I've got 2 questions regarding realtime ingestion filtering : • Is it possible / recommended to use a wildcard (ex: keep every

events.something.*

) ? • Is it possible to filter on a column not part of the schema (ex: when filtering on

event.this_event_type.only

) ? Thanks 😄

Surendra

04/16/2021, 11:38 PM

Copy code

{
  "id": "<>__0__1000__20210312T1413Z",
  "simpleFields": {
    "segment.crc": "1640078893",
    "segment.creation.time": "1615558396792",
    "segment.end.time": "-9223372036854775808",
    "segment.flush.threshold.size": "100000",
    "segment.flush.threshold.time": null,
    "segment.index.version": "v3",
    "segment.name": "<>__0__1000__20210312T1413Z",
    "segment.realtime.download.url": "s3://<>/pinot/<>/<>__0__1000__20210312T1413Z",
    "segment.realtime.endOffset": "62577410",
    "segment.realtime.numReplicas": "1",
    "segment.realtime.startOffset": "62565619",
    "segment.realtime.status": "DONE",
    "segment.start.time": "-9223372036854775808",
    "segment.table.name": "<>_REALTIME",
    "segment.time.unit": "MILLISECONDS",
    "segment.total.docs": "11791",
    "segment.type": "REALTIME"
  },
  "mapFields": {},
  "listFields": {}
}

Ravikumar Maddi

04/19/2021, 1:11 PM

Hi All, In my S3 bucket has last one year files exist with the folder structure '*year/month/day*' but in Pinot job spec we can specify the a folder can not cover sub folders(as per Pinot documentation) so how can I specify in my job spec yaml to cover S3 sub folders also.

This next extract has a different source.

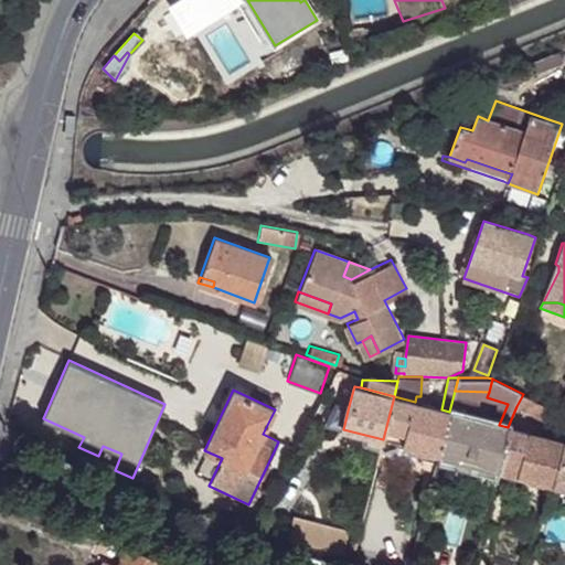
[(546,420),(554,408),(523,394),(516,406),(546,420)]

Need your help..

Ravikumar Maddi

04/20/2021, 2:44 PM

Dear All, I am trying a PoC which I am trying to ingest data from S3 bucket to Pinot local. 1. Data exist in S3. 2. Data in JSON format. 3. Need to push to Pinot in each 15 mins interval. 4. Output location(Pinot segments) is local file system. I have few doubts: 1. Pinot itself can do ingest, store, query or we should need any other tools to do. I find one blog, in that they are using spark and for ingestion. So we should need something to ingestion, is Pinot itself can not get data from S3. 2. In my S3 bucket the folder structure 'year/month/day' but in Pinot job spec we can specify the a folder can not cover sub folders(as per Pinot documentation) so how can I specify in my job spec yaml to cover S3 sub folders also. How can I overcome this limitation.